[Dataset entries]
◇ ◇ ◇ ◇ ◇

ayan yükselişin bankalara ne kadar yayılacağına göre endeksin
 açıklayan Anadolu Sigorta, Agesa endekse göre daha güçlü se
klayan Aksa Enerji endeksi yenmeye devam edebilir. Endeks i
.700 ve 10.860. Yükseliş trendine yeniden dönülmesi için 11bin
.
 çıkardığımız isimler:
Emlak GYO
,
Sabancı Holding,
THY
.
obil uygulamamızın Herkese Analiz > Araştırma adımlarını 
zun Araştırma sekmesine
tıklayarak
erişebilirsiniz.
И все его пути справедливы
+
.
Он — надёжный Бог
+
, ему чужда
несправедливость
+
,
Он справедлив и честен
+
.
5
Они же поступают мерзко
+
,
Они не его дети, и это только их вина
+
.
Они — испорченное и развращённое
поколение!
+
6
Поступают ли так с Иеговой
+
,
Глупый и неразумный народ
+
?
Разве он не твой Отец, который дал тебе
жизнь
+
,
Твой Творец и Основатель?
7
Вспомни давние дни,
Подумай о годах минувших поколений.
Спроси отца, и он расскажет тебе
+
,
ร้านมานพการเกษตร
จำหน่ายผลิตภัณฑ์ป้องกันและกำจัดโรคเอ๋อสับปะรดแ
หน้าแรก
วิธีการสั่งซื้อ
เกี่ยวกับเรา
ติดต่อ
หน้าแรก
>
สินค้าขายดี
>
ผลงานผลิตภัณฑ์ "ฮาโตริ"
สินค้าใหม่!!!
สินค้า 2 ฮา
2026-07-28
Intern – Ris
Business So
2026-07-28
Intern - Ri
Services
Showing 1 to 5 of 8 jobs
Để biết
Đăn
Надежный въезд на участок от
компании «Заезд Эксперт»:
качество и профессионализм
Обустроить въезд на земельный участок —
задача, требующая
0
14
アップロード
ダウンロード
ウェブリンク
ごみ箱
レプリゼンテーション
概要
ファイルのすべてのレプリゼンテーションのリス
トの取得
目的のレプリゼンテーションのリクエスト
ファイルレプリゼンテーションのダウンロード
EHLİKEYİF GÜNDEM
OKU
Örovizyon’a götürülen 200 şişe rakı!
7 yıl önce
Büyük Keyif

◇ ◇ ◇ ◇ ◇

> Task instructions
Give back all the data exactly as written.

> Your solution
ayan yükselişin bankalara ne kadar yayılacağına göre endeksin
 açıklayan Anadolu Sigorta, Agesa endekse göre daha güçlü se
klayan Aksa Enerji endeksi yenmeye devam edebilir. Endeks i
.700 ve 10.860. Yükseliş trendine yeniden dönülmesi için 11bin
.
 çıkardığımız isimler:
Emlak GYO
,
Sabancı Holding,
THY
.
obil uygulamamızın Herkese Analiz > Araştırma adımlarını 
zun Araştırma sekmesine
tıklayarak
erişebilirsiniz.
И все его пути справедливы
+
.
Он — надёжный Бог
+
, ему чужда
несправедливость
+
,
Он справедлив и честен
+
.
5
Они же поступают мерзко
+
,
Они не его дети, и это только их вина
+
.
Они — испорченное и развращённое
поколение!
+
6
Поступают ли так с Иеговой
+
,
Глупый и неразумный народ
+
?
Разве он не твой Отец, который дал тебе
жизнь
+
,
Твой Творец и Основатель?
7
Вспомни давние дни,
Подумай о годах минувших поколений.
Спроси отца, и он расскажет тебе
+
,
ร้านมานพการเกษตร
จำหน่ายผลิตภัณฑ์ป้องกันและกำจัดโรคเอ๋อสับปะรดแ
หน้าแรก
วิธีการสั่งซื้อ
เกี่ยวกับเรา
ติดต่อ
หน้าแรก
>
สินค้าขายดี
>
ผลงานผลิตภัณฑ์ "ฮาโตริ"
สินค้าใหม่!!!
สินค้า 2 ฮา
2026-07-28
Intern – Ris
Business So
2026-07-28
Intern - Ri
Services
Showing 1 to 5 of 8 jobs
Để biết
Đăn
Надежный въезд на участок от
компании «Заезд Эксперт»:
качество и профессионализм
Обустроить въезд на земельный участок —
задача, требующая
0
14
アップロード
ダウンロード
ウェブリンク
ごみ箱
レプリゼンテーション
概要
ファイルのすべてのレプリゼンテーションのリス
トの取得
目的のレプリゼンテーションのリクエスト
ファイルレプリゼンテーションのダウンロード
EHLİKEYİF GÜNDEM
OKU
Örovizyon’a götürülen 200 şişe rakı!
7 yıl önce
Büyük Keyif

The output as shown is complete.